Start pulling and twisting and pull until creamy and it loses its shine. Cut with scissors and put in separate pieces on wax paper. Store in air-tight container.
Here is one of two recipes sent by Adah D. Brewer of Pinopolis.
She notes that the recipes appeared in the "South Carolina Cook Book" by the S.C. Council of Farm Women State Home Demonstration Office, 1953. "My mother preferred the uncooked version (below). May be what Kathy Plair is looking for."
Makes about 60 mints
1/4 cup coffee cream (see cook's note)
4 teaspoons butter
1/8 teaspoon salt
6 to 8 drops oil of peppermint
4 cups powdered sugar
Vegetable coloring of desired color and shade
Cook's note: Coffee cream has at least 18 percent butterfat but is considered a "light" cream.
Heat cream in top of double boiler; melt butter in cream. Remove from heat, add salt and desired mint flavoring. Add sugar gradually, stirring until well-blended. Place in bowl sprinkled with powdered sugar.
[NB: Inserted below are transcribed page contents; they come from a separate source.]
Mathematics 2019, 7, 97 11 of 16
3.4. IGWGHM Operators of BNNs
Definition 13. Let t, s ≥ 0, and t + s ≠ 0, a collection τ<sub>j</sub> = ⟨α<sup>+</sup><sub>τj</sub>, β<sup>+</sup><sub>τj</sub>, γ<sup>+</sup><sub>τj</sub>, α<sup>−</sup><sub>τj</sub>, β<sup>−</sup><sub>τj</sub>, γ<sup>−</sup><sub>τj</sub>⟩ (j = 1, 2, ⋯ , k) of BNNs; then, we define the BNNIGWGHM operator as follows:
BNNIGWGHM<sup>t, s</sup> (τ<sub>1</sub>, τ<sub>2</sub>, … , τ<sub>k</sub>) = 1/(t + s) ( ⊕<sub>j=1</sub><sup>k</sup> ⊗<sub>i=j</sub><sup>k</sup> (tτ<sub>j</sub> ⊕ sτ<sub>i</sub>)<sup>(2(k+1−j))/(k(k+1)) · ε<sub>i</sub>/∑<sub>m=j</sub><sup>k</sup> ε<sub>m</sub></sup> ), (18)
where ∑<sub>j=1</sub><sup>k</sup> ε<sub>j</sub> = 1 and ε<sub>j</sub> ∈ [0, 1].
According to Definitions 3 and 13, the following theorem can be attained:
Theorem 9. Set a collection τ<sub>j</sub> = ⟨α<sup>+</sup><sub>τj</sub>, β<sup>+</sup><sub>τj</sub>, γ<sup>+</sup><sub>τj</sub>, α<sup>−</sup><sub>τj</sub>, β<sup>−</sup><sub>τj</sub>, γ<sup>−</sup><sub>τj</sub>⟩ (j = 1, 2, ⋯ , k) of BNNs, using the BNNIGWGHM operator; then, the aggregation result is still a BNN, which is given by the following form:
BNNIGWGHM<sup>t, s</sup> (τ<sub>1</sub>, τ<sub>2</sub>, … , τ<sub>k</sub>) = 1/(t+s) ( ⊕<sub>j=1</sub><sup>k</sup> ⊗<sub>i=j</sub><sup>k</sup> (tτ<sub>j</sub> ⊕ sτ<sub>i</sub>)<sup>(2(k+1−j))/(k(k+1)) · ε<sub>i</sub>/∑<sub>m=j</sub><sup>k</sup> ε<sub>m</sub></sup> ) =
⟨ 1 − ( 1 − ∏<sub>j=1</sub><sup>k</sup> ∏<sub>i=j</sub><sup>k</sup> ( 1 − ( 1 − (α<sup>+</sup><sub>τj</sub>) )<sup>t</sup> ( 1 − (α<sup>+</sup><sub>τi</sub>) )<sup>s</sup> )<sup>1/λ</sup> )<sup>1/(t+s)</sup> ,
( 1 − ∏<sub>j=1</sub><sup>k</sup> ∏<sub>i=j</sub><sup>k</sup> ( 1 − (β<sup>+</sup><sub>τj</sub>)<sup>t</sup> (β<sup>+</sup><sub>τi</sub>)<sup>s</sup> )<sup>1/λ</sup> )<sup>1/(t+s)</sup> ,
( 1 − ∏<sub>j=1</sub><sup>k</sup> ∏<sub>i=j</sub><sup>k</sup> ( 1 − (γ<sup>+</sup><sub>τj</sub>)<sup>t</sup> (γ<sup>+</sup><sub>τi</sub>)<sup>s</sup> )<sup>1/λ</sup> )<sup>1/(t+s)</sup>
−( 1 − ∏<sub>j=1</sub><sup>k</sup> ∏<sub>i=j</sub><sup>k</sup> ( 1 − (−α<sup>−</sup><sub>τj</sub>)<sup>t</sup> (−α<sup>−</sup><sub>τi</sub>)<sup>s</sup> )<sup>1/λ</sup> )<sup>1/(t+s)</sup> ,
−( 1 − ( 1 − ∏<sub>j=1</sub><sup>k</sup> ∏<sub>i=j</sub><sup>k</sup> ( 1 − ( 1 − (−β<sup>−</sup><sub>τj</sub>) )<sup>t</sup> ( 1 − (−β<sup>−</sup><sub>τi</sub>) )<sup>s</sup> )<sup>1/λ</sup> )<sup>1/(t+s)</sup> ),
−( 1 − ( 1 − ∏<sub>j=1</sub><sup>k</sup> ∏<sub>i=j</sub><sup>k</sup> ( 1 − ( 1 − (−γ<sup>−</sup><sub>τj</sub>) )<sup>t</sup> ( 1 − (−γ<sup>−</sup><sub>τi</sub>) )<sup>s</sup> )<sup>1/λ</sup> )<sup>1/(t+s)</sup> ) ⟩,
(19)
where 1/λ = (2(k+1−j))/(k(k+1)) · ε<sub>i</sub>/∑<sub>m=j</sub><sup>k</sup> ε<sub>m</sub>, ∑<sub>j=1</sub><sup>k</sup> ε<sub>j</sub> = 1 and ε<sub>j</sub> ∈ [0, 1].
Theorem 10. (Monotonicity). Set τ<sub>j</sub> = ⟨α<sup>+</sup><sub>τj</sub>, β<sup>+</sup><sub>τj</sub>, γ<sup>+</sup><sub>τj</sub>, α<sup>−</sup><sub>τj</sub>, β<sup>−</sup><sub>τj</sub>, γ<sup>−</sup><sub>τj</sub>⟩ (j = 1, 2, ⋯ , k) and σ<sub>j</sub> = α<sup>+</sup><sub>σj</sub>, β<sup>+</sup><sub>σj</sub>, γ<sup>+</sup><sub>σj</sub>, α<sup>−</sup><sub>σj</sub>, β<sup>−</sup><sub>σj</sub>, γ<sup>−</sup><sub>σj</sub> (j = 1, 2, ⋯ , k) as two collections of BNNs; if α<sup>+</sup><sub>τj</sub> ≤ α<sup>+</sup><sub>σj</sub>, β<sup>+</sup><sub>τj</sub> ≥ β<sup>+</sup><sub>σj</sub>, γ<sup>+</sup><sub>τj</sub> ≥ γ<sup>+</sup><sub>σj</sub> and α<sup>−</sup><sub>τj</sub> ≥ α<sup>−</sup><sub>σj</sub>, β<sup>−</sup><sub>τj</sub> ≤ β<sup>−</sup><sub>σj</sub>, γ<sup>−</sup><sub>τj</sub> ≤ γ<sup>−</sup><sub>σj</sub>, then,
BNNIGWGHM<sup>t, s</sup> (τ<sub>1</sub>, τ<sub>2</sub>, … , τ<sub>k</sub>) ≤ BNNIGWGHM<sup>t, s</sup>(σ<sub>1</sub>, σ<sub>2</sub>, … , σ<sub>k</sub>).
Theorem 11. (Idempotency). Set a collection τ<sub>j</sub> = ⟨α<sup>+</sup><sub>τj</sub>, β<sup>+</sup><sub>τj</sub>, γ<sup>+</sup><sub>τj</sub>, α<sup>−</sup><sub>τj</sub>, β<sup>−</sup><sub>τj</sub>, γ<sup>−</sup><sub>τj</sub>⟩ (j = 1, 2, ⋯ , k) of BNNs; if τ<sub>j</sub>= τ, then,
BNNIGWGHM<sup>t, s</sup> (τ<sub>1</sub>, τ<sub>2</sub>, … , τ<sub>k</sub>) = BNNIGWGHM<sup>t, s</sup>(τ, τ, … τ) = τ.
Add coloring and knead until smooth and creamy and coloring is thoroughly blended. Cut out very small portions, roll in balls between palms of hands, about the size of marbles.
Place on well-oiled baking sheet or platter. Press flat to size of a quarter.
Jean Townsend of Johns Island writes, "Watching my Grandmother Townsend make delicious mints is one of my favorite childhood memories. I don't know if the following was her recipe, but I've had it for a long time. The mints were delicious and she used food coloring to make the most delicate pink, yellow, and green mints."
Should make 72 (1-inch) mints:
1/2 cup light corn syrup
1/4 cup butter, softened
1 teaspoon peppermint extract
1/2 teaspoon salt
1 pound confectioners' sugar
Blend corn syrup, butter, extract and salt. Add sugar. Mix with spoon and hands until smooth. Divide into thirds. Knead 1 drop food coloring into each third. Shape into small balls, let sit for a while then flatten with a fork on waxed paper. Let dry several hours and then place in containers.
Note: "I seem to recall her placing a pecan half on each mint."
Also thanks to Harriet Little of Summerville, Patty Coggins of Ladson, Jane Freeman and Sylvia Strickland of Goose Creek, Ann Holland, Patrice McClellan, Lyn Smith of Charleston, and Marie-Louise Ramsdale of Sullivan's Island.
Who's got the recipe?
Frances Butler of Johns Island is looking for a recipe for the Pizza Soup served by the Liberty Cafe that was once located in Avondale, west of the Ashley.